Study finds all types of meat, except fish, contributed to poor health

File photo
File photo (FreeImages.com/Kenn Kiser)

Over the years, there’s been a lot of talk about whether eating meat is harmful to your health.

Now, a recent study adds to the notion that too much meat could be bad for our hearts and our overall wellbeing.

The study looked at 29,682 U.S. adults and found that all types of meat, except fish, contributed to poor health.

“A higher intake of processed red meat, unprocessed red meat or poultry, but not fish, was associated with increased risk of cardiovascular disease,” said Kate Patton, R.D., of Cleveland Clinic, who did not take part in the study.

Likewise, all processed meats, along with unprocessed red meats, were linked to an increased risk of death.

Patton said avoiding processed meats whenever possible is always a good idea.

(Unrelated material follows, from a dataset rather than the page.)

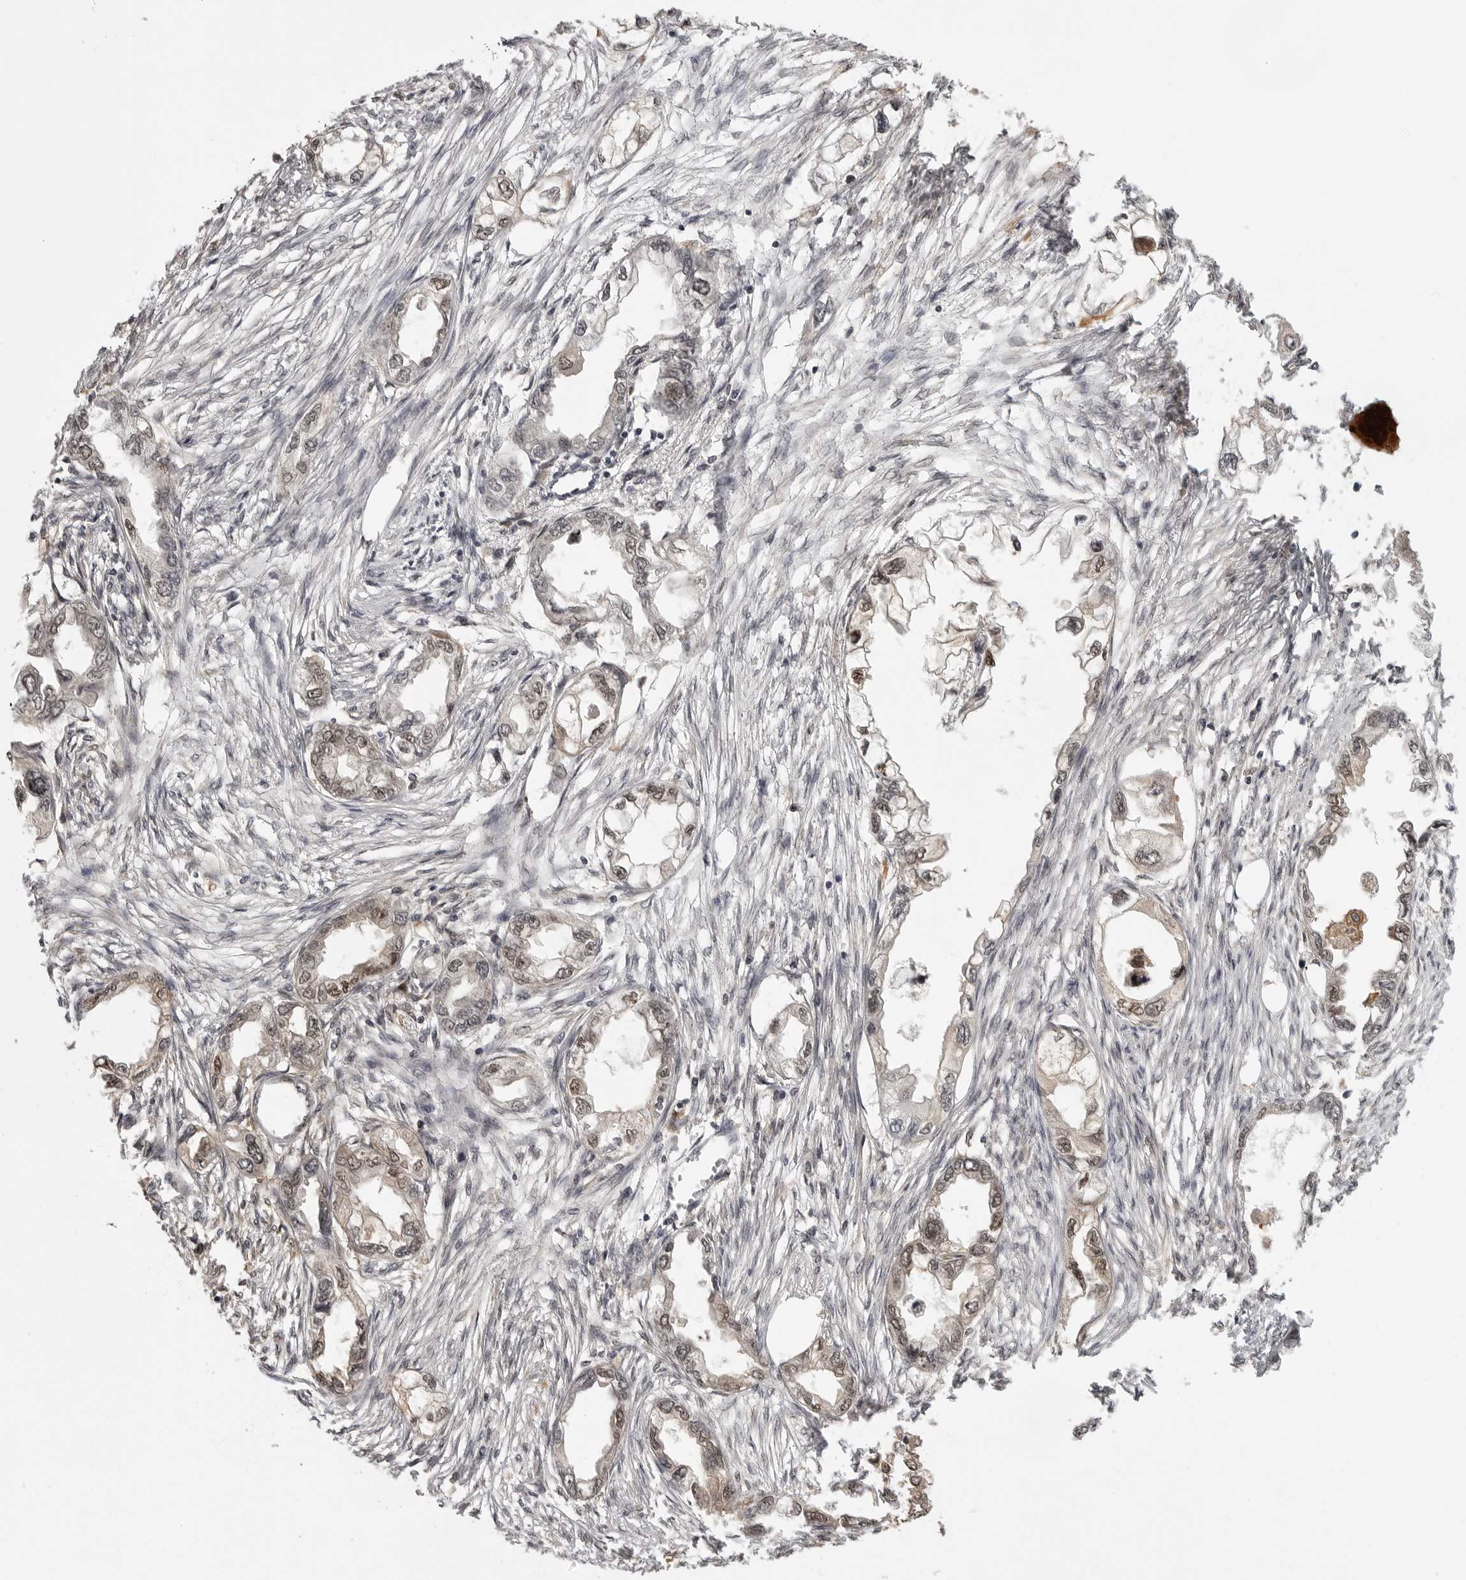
{"staining": {"intensity": "weak", "quantity": "25%-75%", "location": "nuclear"}, "tissue": "endometrial cancer", "cell_type": "Tumor cells", "image_type": "cancer", "snomed": [{"axis": "morphology", "description": "Adenocarcinoma, NOS"}, {"axis": "morphology", "description": "Adenocarcinoma, metastatic, NOS"}, {"axis": "topography", "description": "Adipose tissue"}, {"axis": "topography", "description": "Endometrium"}], "caption": "High-power microscopy captured an immunohistochemistry (IHC) image of endometrial cancer (metastatic adenocarcinoma), revealing weak nuclear positivity in about 25%-75% of tumor cells.", "gene": "PEG3", "patient": {"sex": "female", "age": 67}}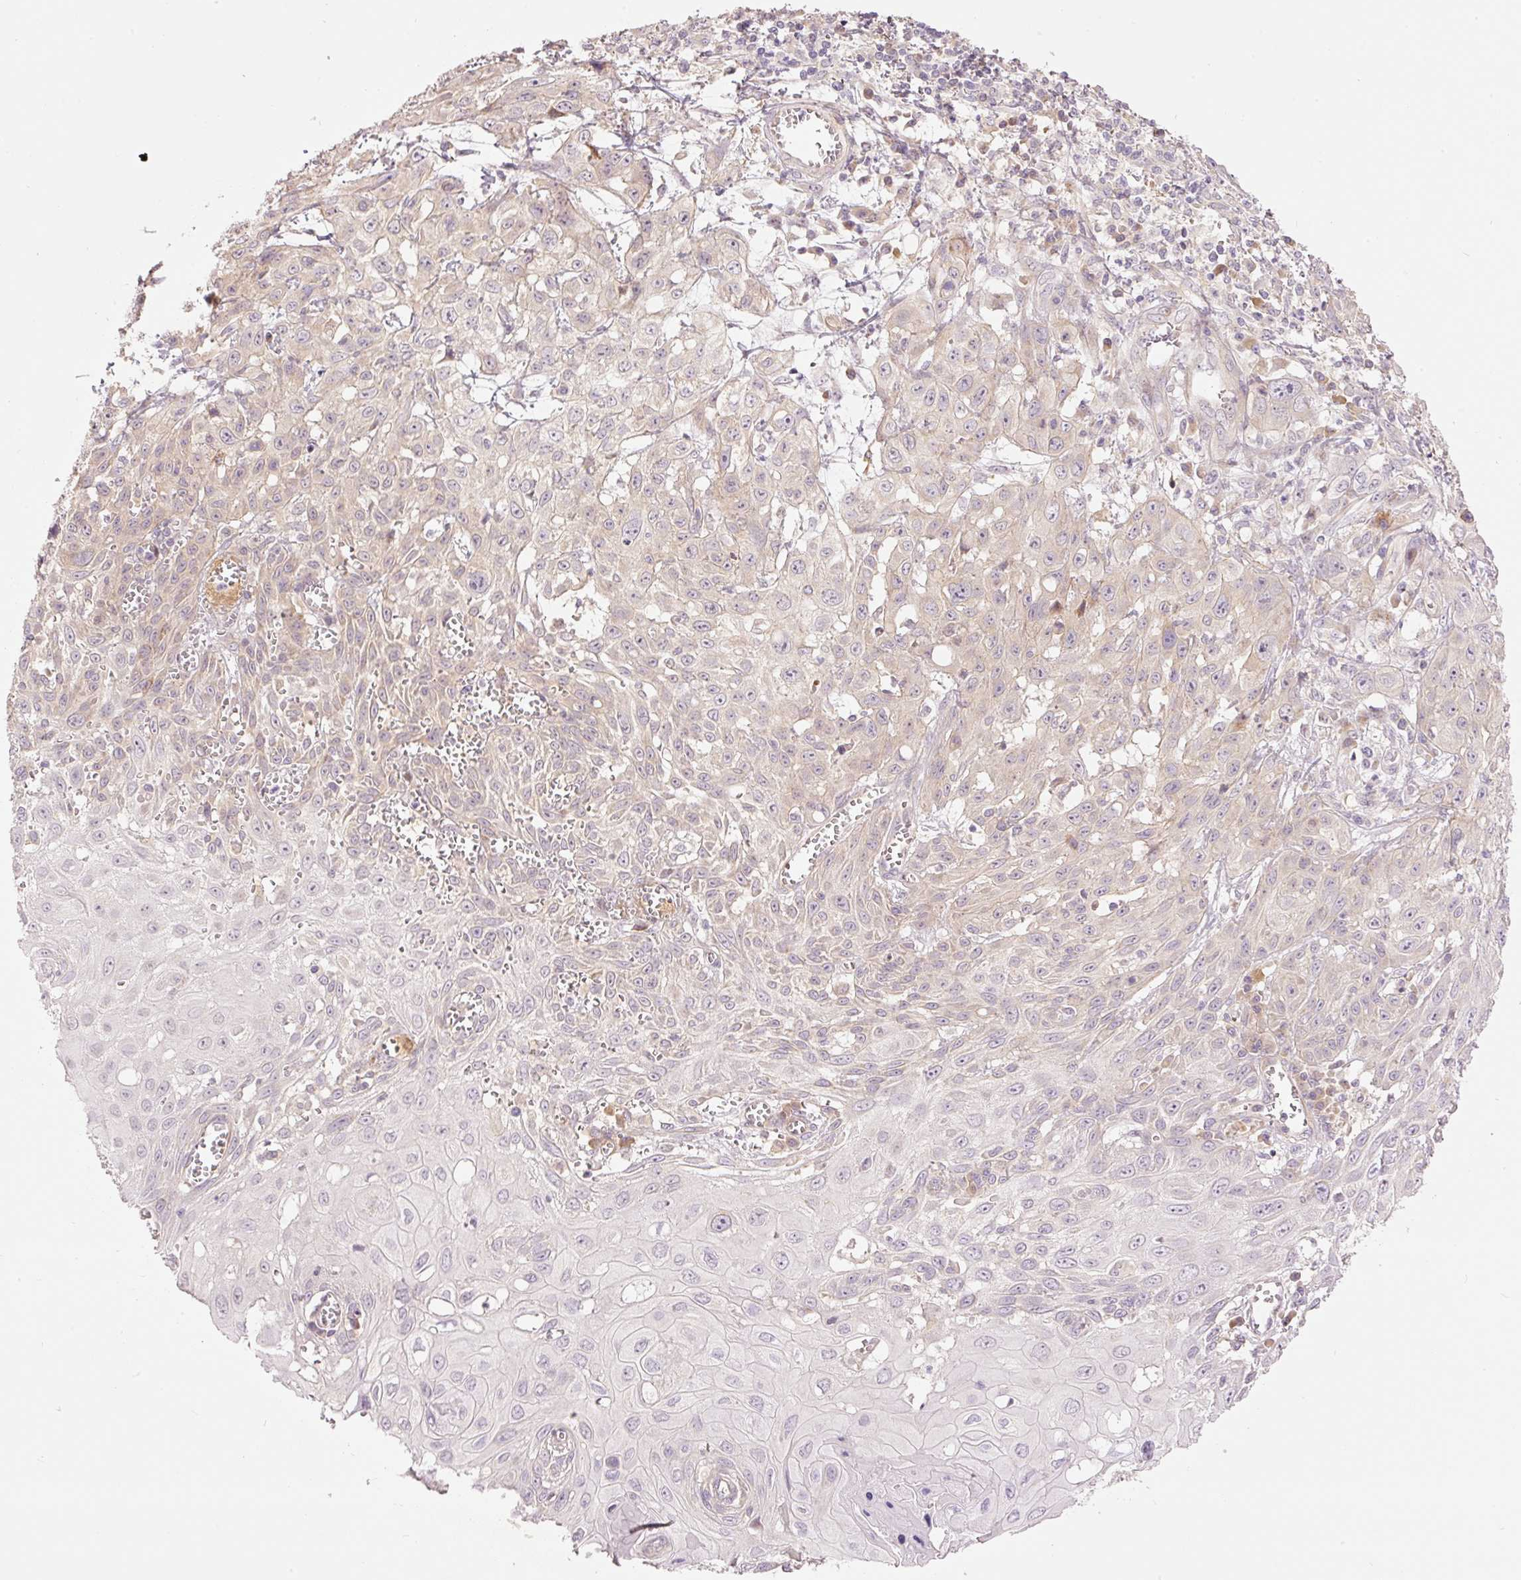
{"staining": {"intensity": "negative", "quantity": "none", "location": "none"}, "tissue": "skin cancer", "cell_type": "Tumor cells", "image_type": "cancer", "snomed": [{"axis": "morphology", "description": "Squamous cell carcinoma, NOS"}, {"axis": "topography", "description": "Skin"}, {"axis": "topography", "description": "Vulva"}], "caption": "A micrograph of skin cancer stained for a protein exhibits no brown staining in tumor cells.", "gene": "SLC29A3", "patient": {"sex": "female", "age": 71}}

This includes items such as bacon, sausage and hotdogs.

And when it comes to chicken, she said it’s best to stick to the grilled varieties, as fried and breaded chicken give us extra carbs and fat that we don’t need.

Patton said it’s also best to keep our red meat intake to a minimum and instead focus on getting more fish in our diets. The study found that fish is always a good option and was not linked to heart disease or death.

“Try and limit yourself to only very lean cuts of meat. I try to encourage people to only eat lean, red, meat once, maybe twice, a week,” Patton said. “Same thing with poultry, eat it in moderation, but really try to work on getting in fish as often as you can, ideally two to three times a week.”

Complete results of the study can be found in JAMA Internal Medicine.